--unique
[Introduced in OpenBabel version 2.3.0]
The --unique option is used to remove, i.e. not output, any chemically identical molecules during conversion:
babel infile.xxx outfile.yyy --unique [param]
The optional parameter param defines what is regarded as "chemically identical". It can be the name of any descriptor, although not many are likely to be useful. If param is omitted, the InChI descriptor is used. Other useful descriptors are 'cansmi' and 'cansmiNS' (canonical SMILES, with and without stereochemical information),'title' and truncated InChI,see below.
Note that if you want to use --unique without a parameter with babel, it needs to be last on the line. With the alternative commandline interface, obabel, it can be anywhere after the output file.
A message is output for each duplicate found:
============================== *** Open Babel Warning Removed methyl benzene - a duplicate of toluene (#1)

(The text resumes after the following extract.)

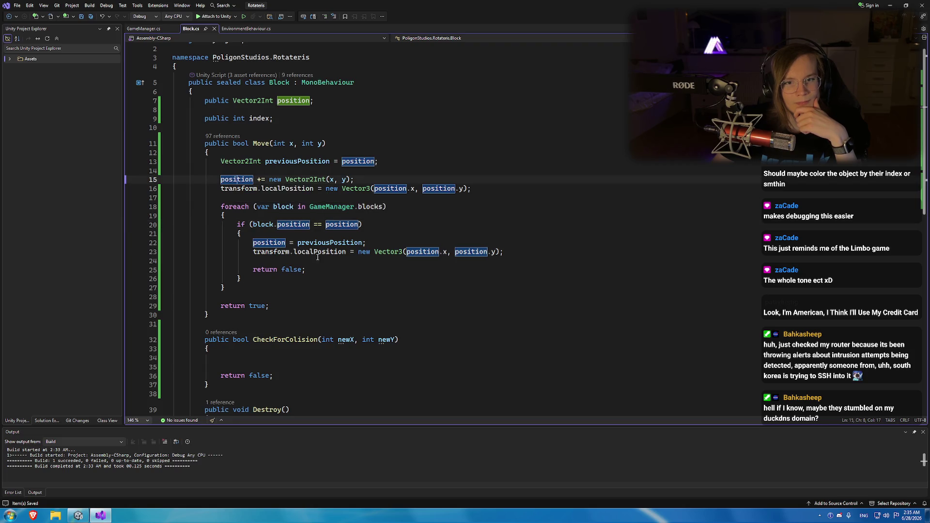
left_click(370, 285)
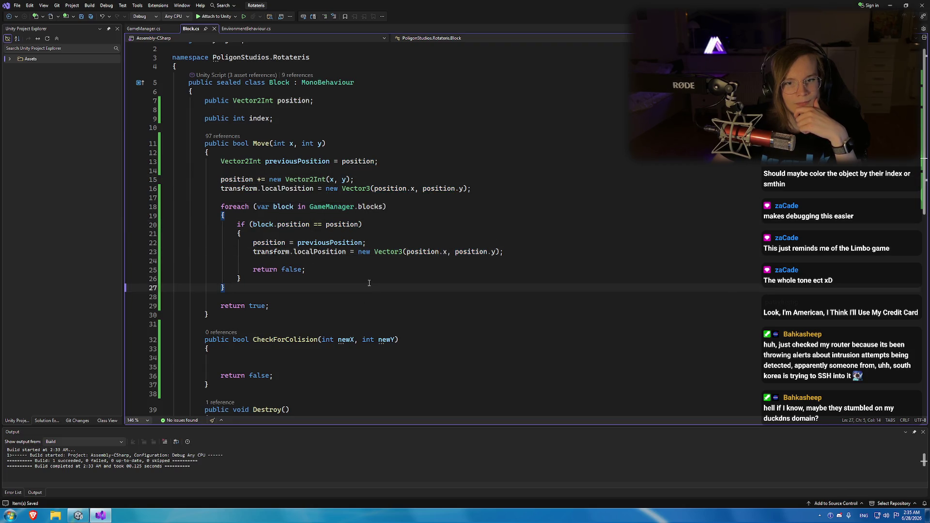
left_click(342, 224)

Clearly, this is more useful if each molecule has a title. The (#1) is the number of duplicates found so far.
If you wanted to identify duplicates but not output the unique molecules, you could use nulformat
babel infile.xxx -onul --unique
Truncated InChI
It is possible to relax the criterion by which molecules are regarded as "chemically identical" by using a truncated InChI specification as param. This takes advantage of the layered structure of InChI. So to remove duplicates, treating stereoisomers as the same molecule:
babel infile.xxx outfile.yyy --unique /nostereo
Truncated InChI specifications start with '/' and are case-sensitive. param can be a concatenation of these e.g. /nochg/noiso :
/formula formula only /connect formula and connectivity only /nostereo ignore E/Z and sp3 stereochemistry /nosp3 ignore sp3 stereochemistry /noEZ ignore E/Z stereoochemistry /nochg ignore charge and protonation /noiso ignore isotopes
Multiple files
The input molecules do not have to be in a single file. So to collect all the unique molecules from a set of mol files:
babel *.mol uniquemols.sdf --unique
If you want the unique molecules to remain in individual files:
babel *.mol U.mol -m --unique
On the GUI use the form:
babel *.mol U*.mol --unique
Either form is acceptable on the Windows command line.
The unique molecules will be in files with the original name prefixed by 'U'. Duplicate molecules will be in similar files but with zero length, which you will have to delete yourself.